[Stored data entries]
-=-=-

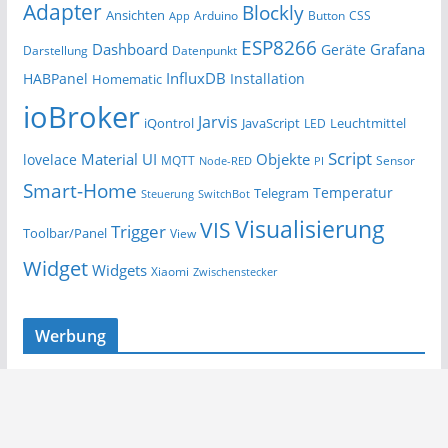
Adapter
Blockly
Ansichten
Arduino
Button
App
CSS
ESP8266
Dashboard
Grafana
Geräte
Darstellung
Datenpunkt
InfluxDB
HABPanel
Installation
Homematic
ioBroker
Jarvis
iQontrol
JavaScript
Leuchtmittel
LED
Script
Material UI
Objekte
lovelace
MQTT
Sensor
Node-RED
PI
Smart-Home
Temperatur
Telegram
Steuerung
SwitchBot
Visualisierung
VIS
Trigger
Toolbar/Panel
View
Widget
Widgets
Xiaomi
Zwischenstecker
Werbung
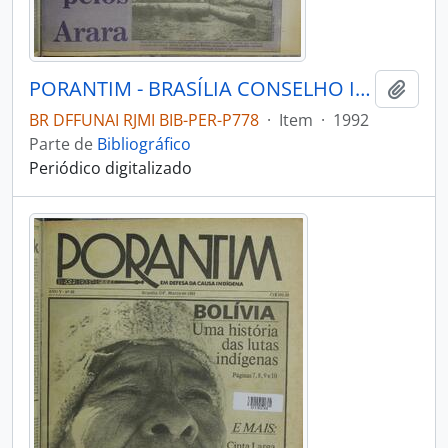
PORANTIM - BRASÍLIA CONSELHO INDIGENISTA MISSIONÁRIO - 1992 - Nº152
Adici
BR DFFUNAI RJMI BIB-PER-P778
·
Item
·
1992
Parte de
Bibliográfico
Periódico digitalizado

-=-=-

__DESCRIPTION OF THE TASK__
Reproduce the listing with "Zwischenstecker" substituted by "Steckdosenadapter", keeping every other line unchanged. Leave the pictures out of your answer.

__TASK RESPONSE__
Adapter
Blockly
Ansichten
Arduino
Button
App
CSS
ESP8266
Dashboard
Grafana
Geräte
Darstellung
Datenpunkt
InfluxDB
HABPanel
Installation
Homematic
ioBroker
Jarvis
iQontrol
JavaScript
Leuchtmittel
LED
Script
Material UI
Objekte
lovelace
MQTT
Sensor
Node-RED
PI
Smart-Home
Temperatur
Telegram
Steuerung
SwitchBot
Visualisierung
VIS
Trigger
Toolbar/Panel
View
Widget
Widgets
Xiaomi
Steckdosenadapter
Werbung
PORANTIM - BRASÍLIA CONSELHO INDIGENISTA MISSIONÁRIO - 1992 - Nº152
Adici
BR DFFUNAI RJMI BIB-PER-P778
·
Item
·
1992
Parte de
Bibliográfico
Periódico digitalizado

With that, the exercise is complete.